Heavy use of cigarettes by the mother (more than 20 per day) has been shown to reduce the mother's milk supply and cause vomiting, diarrhoea, rapid heart rate, and restlessness in breastfed infants. Sudden Infant Death Syndrome (SIDS) is more common in babies exposed to a smoky environment. Breastfeeding mothers who smoke are counseled not to do so during or immediately before feeding their child, and are encouraged to seek advice to help them reduce their nicotine intake or quit.

==== Other substance abuse ====
With respect to alcohol, the American Academy of Pediatrics states that when breastfeeding, "moderation is definitely advised" and recommends waiting for 2 hours after drinking before nursing or pumping. A 2014 review found that "even in a theoretical case of binge drinking, the children would not be subjected to clinically relevant amounts of alcohol [through breastmilk]", and would have no adverse effects on children as long as drinking is "occasional".

If the mother consumes too much caffeine, it can cause irritability, sleeplessness, nervousness and increased feeding in the breastfed infant. Moderate use (one to two cups per day of coffee, tea, or cola) usually produces no effect. Breastfeeding mothers are advised to restrict or avoid caffeine if her baby reacts negatively to it.
Cigarette smoking is thought to increase the effects of caffeine in the baby.

== Diet ==
An exclusively breastfed baby depends on breast milk completely so it is important for the mother to maintain a healthy lifestyle, and especially a good diet. Consumption of 1500–1800 calories per day could coincide with a weight loss of 450 grams (one pound) per week. While mothers in famine conditions can produce milk with highly nutritional content, a malnourished mother may produce milk with decreased levels of several micronutrients such as iron, zinc, and vitamin B_{12}. She may also have a lower supply than well-fed mothers.

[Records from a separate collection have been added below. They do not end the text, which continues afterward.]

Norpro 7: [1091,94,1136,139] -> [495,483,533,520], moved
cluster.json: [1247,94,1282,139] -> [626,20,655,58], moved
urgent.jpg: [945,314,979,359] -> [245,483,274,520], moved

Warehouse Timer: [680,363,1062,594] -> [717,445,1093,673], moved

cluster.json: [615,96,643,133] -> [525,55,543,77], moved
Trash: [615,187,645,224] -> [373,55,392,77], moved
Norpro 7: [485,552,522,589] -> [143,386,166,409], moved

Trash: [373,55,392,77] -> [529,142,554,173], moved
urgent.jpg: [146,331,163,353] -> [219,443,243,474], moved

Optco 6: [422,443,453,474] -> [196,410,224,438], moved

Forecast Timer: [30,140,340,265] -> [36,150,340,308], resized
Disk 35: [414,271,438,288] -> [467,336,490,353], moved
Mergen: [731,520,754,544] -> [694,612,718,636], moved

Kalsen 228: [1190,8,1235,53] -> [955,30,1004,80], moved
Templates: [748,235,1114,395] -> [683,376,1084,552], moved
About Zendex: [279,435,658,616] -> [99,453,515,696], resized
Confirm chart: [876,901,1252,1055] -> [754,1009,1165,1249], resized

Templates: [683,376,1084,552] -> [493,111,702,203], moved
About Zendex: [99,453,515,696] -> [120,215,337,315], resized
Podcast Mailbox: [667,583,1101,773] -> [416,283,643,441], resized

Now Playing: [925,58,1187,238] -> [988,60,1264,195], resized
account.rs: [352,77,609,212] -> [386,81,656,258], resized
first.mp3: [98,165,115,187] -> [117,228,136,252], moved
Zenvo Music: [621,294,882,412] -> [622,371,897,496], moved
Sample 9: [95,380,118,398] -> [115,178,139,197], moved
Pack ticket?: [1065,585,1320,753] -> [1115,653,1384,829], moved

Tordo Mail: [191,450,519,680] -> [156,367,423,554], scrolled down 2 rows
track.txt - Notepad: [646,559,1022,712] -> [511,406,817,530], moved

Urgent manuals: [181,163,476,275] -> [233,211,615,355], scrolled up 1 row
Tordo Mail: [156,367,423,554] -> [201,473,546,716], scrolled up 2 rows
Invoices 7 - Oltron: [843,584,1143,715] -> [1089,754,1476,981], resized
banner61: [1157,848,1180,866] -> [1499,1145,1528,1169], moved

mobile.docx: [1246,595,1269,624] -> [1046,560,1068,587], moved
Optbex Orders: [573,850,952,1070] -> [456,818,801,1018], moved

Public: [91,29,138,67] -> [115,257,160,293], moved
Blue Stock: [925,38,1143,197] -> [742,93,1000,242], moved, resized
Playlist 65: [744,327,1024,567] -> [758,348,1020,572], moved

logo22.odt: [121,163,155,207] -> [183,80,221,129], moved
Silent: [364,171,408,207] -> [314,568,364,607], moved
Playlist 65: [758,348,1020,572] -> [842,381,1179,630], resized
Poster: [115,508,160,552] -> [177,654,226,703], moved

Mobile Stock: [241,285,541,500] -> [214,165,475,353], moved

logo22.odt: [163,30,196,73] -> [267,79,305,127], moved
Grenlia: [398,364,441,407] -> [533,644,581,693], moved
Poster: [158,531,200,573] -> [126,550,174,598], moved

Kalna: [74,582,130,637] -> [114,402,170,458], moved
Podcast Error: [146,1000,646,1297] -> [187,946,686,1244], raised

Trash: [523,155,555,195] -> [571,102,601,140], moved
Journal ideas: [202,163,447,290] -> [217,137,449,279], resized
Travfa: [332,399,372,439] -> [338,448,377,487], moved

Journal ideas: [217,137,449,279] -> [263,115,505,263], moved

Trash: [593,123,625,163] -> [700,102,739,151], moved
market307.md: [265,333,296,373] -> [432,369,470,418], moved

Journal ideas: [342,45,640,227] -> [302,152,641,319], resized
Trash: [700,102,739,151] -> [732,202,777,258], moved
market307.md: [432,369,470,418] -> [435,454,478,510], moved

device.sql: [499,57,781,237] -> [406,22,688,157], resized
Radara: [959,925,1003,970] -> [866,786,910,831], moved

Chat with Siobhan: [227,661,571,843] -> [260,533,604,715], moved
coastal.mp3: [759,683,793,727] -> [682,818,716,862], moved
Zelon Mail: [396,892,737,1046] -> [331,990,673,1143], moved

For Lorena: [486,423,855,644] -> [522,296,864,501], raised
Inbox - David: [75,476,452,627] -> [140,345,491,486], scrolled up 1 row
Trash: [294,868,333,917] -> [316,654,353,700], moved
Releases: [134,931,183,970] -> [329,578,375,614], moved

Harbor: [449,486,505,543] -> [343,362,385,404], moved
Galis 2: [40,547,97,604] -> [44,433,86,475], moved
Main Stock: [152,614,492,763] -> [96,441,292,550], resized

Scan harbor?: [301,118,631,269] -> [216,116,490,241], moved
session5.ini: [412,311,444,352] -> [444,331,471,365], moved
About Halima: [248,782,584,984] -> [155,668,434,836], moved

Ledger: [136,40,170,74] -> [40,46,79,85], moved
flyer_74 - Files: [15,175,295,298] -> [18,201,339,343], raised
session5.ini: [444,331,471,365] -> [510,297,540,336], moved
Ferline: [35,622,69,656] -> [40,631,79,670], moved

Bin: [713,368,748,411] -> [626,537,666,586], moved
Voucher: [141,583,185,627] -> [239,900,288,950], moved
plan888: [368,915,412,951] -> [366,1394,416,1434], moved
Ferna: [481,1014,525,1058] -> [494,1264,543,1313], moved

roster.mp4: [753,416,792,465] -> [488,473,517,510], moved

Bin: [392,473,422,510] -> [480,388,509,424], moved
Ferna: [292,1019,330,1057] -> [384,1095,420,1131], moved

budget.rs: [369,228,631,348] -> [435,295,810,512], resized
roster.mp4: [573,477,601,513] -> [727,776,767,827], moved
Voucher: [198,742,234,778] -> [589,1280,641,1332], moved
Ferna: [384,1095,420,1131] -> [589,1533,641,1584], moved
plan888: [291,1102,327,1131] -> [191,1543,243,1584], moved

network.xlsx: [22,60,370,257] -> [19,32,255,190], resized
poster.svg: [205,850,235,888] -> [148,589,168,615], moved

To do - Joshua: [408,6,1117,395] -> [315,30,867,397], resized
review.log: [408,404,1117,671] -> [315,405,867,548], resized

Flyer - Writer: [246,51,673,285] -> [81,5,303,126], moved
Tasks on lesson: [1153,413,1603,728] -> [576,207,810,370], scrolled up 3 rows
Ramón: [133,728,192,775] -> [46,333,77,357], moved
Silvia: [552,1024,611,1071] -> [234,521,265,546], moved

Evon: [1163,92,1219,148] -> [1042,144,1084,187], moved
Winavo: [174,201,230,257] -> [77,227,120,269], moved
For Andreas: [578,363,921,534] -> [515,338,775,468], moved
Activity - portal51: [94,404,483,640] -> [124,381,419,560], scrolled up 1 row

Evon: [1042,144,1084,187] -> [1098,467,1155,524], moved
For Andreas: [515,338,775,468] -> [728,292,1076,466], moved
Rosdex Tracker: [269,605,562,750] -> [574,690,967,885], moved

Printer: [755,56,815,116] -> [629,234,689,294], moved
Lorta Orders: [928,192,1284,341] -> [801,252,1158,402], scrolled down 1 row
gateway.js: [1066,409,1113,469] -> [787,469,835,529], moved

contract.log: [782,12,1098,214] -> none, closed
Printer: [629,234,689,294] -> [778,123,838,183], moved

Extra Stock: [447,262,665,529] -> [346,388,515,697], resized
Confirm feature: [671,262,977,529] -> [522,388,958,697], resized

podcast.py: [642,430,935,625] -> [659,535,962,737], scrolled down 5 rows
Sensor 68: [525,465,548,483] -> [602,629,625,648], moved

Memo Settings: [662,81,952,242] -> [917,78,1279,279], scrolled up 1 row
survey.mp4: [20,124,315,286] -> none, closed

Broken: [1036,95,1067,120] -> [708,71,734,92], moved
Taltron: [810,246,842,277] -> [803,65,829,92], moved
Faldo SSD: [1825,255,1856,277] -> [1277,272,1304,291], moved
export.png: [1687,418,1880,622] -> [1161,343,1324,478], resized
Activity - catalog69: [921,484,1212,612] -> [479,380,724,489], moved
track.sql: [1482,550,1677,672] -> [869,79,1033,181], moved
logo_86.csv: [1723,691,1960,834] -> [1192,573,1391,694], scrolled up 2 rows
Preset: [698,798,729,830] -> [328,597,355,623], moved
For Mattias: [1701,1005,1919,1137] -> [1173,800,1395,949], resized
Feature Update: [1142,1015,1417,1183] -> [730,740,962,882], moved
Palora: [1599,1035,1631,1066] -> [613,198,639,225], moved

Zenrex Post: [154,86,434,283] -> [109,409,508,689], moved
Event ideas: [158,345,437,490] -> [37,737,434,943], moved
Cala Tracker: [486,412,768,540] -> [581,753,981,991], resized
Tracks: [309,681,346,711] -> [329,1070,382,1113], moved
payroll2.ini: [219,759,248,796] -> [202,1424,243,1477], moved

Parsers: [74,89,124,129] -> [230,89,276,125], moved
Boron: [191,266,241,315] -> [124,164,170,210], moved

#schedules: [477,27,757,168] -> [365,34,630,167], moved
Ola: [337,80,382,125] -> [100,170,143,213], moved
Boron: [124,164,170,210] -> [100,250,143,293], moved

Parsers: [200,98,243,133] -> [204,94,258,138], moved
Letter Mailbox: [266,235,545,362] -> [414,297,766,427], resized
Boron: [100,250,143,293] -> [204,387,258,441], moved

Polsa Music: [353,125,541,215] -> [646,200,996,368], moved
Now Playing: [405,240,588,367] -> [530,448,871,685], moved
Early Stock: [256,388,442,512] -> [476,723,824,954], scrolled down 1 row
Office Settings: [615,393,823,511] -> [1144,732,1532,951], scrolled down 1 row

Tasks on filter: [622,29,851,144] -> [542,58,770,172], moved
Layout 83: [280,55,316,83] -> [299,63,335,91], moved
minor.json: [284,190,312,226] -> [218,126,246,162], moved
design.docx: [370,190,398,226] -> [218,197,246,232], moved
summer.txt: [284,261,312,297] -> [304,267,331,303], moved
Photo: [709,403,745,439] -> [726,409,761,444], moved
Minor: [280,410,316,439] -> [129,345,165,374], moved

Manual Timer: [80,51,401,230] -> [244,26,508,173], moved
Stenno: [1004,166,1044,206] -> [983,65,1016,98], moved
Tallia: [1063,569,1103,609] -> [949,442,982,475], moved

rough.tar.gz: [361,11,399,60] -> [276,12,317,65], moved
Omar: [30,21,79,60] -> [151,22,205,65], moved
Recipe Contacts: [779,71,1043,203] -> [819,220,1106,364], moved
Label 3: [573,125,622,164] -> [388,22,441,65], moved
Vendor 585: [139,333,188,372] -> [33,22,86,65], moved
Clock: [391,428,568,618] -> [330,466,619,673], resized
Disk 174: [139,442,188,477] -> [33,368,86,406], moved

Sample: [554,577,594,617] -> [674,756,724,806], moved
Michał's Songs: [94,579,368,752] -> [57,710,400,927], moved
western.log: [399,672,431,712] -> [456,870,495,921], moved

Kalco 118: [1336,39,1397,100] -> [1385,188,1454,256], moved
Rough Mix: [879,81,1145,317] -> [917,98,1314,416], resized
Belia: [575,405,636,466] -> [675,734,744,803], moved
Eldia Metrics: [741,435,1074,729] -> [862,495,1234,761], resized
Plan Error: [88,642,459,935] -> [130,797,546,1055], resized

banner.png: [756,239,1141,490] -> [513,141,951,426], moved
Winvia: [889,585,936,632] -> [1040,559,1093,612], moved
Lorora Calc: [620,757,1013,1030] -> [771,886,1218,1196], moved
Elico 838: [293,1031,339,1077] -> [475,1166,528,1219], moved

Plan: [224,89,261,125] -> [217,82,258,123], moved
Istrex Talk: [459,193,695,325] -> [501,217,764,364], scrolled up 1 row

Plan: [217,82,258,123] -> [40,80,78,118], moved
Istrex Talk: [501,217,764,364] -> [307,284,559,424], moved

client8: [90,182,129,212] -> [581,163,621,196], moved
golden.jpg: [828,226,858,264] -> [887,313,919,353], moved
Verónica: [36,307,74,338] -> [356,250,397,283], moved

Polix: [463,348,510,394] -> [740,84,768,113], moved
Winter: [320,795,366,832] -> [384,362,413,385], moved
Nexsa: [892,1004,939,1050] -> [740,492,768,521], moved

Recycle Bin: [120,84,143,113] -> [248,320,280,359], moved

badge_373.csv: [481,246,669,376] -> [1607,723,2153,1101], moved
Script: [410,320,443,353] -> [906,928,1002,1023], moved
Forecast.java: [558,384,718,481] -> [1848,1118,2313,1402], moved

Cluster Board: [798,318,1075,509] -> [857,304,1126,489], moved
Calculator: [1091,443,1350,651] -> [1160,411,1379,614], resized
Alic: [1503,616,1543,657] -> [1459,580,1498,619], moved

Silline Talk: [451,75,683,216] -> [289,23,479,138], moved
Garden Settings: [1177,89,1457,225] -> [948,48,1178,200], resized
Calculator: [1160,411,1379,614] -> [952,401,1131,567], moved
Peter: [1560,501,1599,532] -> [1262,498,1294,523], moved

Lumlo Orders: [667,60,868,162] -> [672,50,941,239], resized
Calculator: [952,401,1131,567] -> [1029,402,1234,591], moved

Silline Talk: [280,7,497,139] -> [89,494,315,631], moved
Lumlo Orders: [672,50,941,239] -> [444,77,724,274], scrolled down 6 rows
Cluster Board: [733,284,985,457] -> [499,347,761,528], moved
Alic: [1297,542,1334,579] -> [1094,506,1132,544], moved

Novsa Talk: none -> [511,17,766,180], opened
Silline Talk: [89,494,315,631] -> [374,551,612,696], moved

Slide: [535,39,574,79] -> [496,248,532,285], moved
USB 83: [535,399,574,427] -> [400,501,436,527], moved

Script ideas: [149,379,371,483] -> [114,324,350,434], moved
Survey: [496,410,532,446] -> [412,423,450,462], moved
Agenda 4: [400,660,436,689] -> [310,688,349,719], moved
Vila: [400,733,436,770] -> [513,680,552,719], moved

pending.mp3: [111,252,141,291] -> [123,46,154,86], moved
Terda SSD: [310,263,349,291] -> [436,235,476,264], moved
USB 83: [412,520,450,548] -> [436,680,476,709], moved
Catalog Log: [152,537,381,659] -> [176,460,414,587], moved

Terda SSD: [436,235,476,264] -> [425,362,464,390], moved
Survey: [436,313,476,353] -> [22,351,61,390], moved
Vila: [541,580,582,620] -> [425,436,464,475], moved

There are no foods that are absolutely contraindicated during breastfeeding, but a baby may show sensitivity to particular foods that the mother eats.

== Workplaces ==
Many mothers have to return to work soon after their babies have been born. If their employers and fellow employees do not support mothers in breastfeeding (for example, providing a private breastfeeding room containing a fridge where mothers can express and safely store breast milk), mothers might stop breastfeeding. This is not ideal for their infants. A Cochrane review assessed the effects of workplace interventions to support and promote breastfeeding among mothers returning to work after the birth of their babies. The review authors comprehensively searched in 2012 for studies addressing this question but found no eligible studies. "The return to work can impact the amount of breastmilk that your body produces due to the stress and changes of leaving your baby."